Twenty percent of Zoetermeer's working population holds an IT-related job. The local government calls this an IT tradition and means it. Siemens runs its Dutch Tech Campus here. Toshiba Medical Systems Europe has its head office in town. The municipality designates a comparatively large share of its budget to school computers. And in a gesture that captures the city's particular flavor, Zoetermeer became the first municipality in the world to maintain a working city hall inside the virtual world Second Life, an experiment that mostly proved Second Life was not where city government was heading. The Forum building in the modern Stadscentrum holds the actual city hall, the central library, and several other public functions under one digital roof. The Stadscentrum was completed in phases between 1981 and the Cadenza residential development in 2017.
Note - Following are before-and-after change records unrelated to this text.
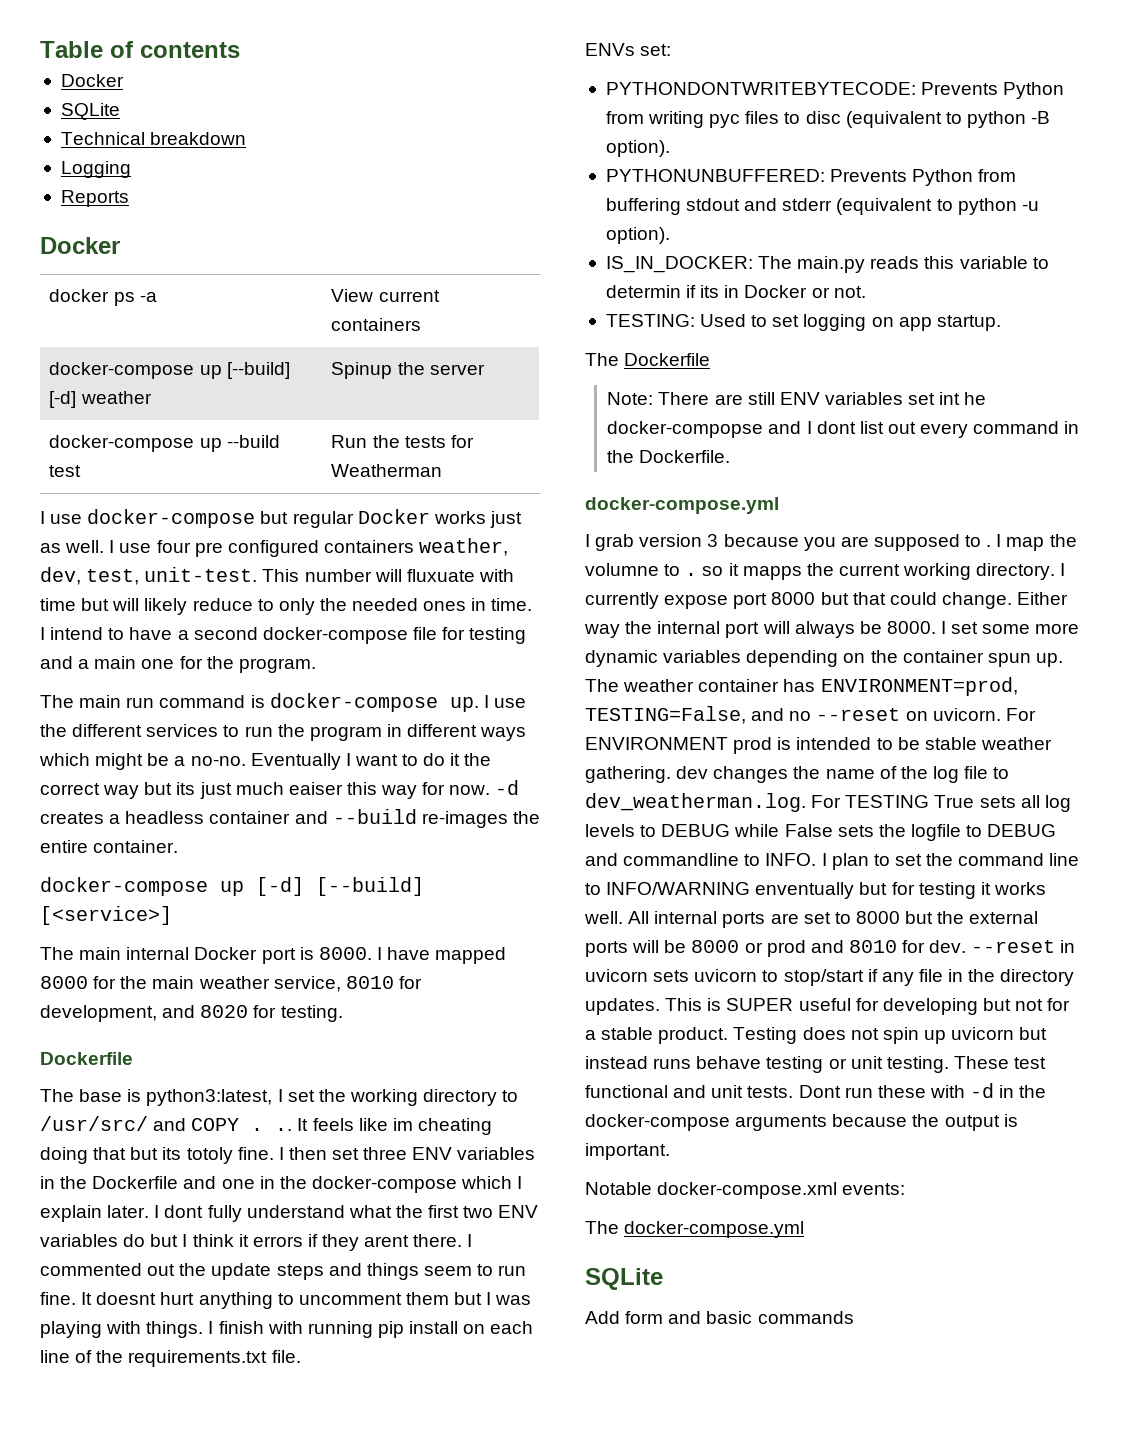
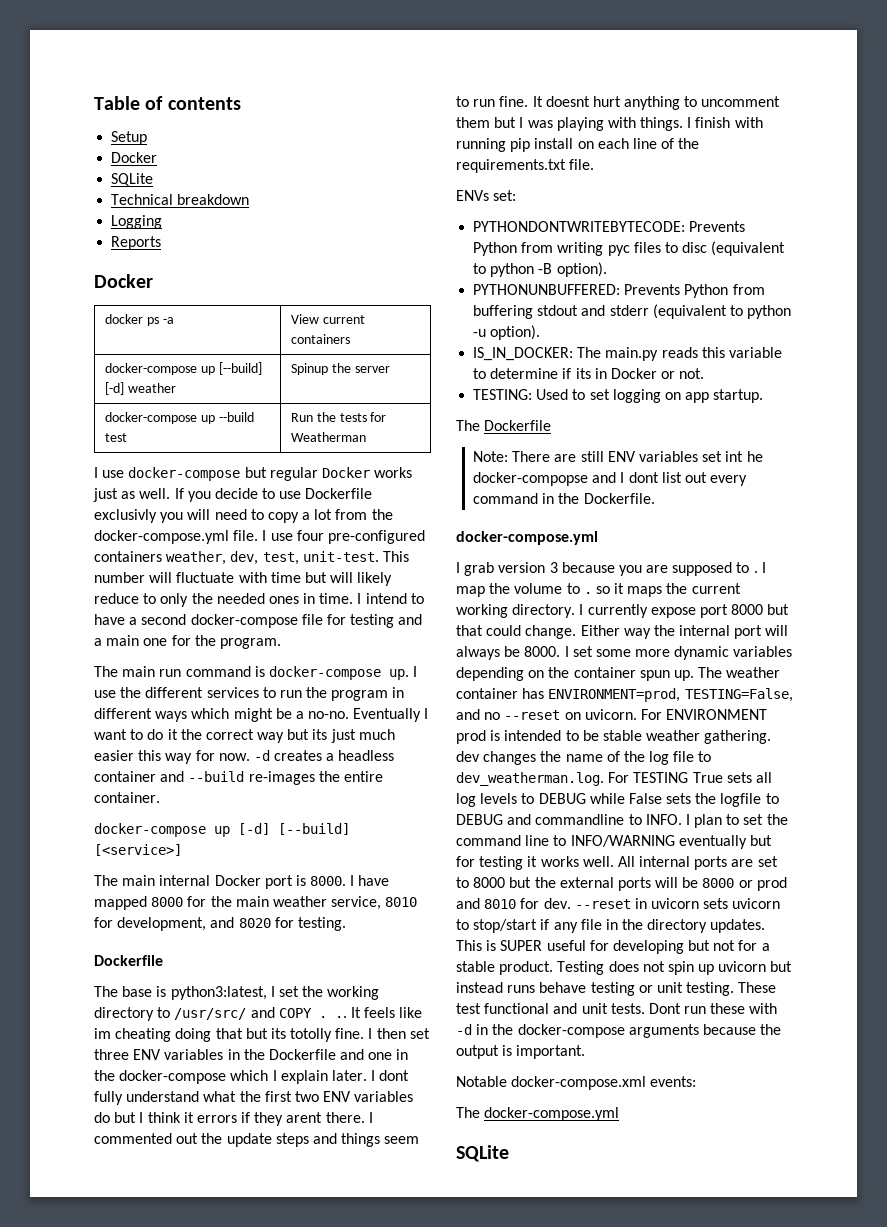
(240, 50) none -> [111,131,148,145] // Setup
(105, 546) none -> [174,488,373,502] [94,509,393,523] [94,530,259,544] If you decide to use Dockerfile exclusivly you will need to copy a lot from the docker-compose.yml file.
[194,540,319,557] pre configured -> [327,530,425,544] pre-configured
[406,569,475,582] fluxuate -> [176,572,235,583] fluctuate
[288,782,343,795] eaiser -> [94,750,134,761] easier
[186,1147,233,1164] totoly -> [290,1028,333,1042] totolly
[605,285,681,298] determin -> [490,368,559,379] determine
[585,563,659,576] volumne -> [514,583,563,594] volume
[742,566,802,580] mapps -> [627,586,663,597] maps
[755,882,855,899] enventually -> [678,835,747,849] eventually
[585,1311,854,1324] // Add form and basic commands -> (509, 1153) none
When SnowWorld opened in 1996 it was the first indoor ski slope in the Netherlands made of real snow. By 2016 it had four slopes, the longest stretching 300 meters, and it pulls over a million visitors a year, making it the city's biggest tourist attraction by some distance. Dutch Water Dreams, a copy of the Beijing 2008 Olympics wild water rafting course, ran from 2007 until it closed in 2015. Silverdome holds the only curling rink in the Netherlands. And the Church of Jesus Christ of Latter-day Saints chose Zoetermeer, of all places, as the site of its only temple in the country, located near the old village center. Notable residents include Dick Schoof, who became Prime Minister of the Netherlands in 2024, the singer Mr Probz, the DJ San Holo, and the model Romee Strijd. The peat-bog village turned planned city of the 1960s now generates as much culture as it consumes, which is more than its planners ever asked of it.
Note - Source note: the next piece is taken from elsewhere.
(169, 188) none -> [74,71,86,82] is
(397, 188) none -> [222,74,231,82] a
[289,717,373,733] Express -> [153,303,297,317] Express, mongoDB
Zoetermeer sits at 52.0611 N, 4.4933 E in South Holland, about 14 km east of The Hague city center and immediately south of the A12 motorway connecting The Hague to Utrecht. Visible from cruising altitude as a distinctive cluster of post-1960s urban planning with a clearly defined grid of neighborhoods and the artificial Zoetermeerse Plas lake on the north edge. Nearest airports: Rotterdam The Hague (EHRD, 18 km southwest) and Amsterdam Schiphol (EHAM, 36 km northeast).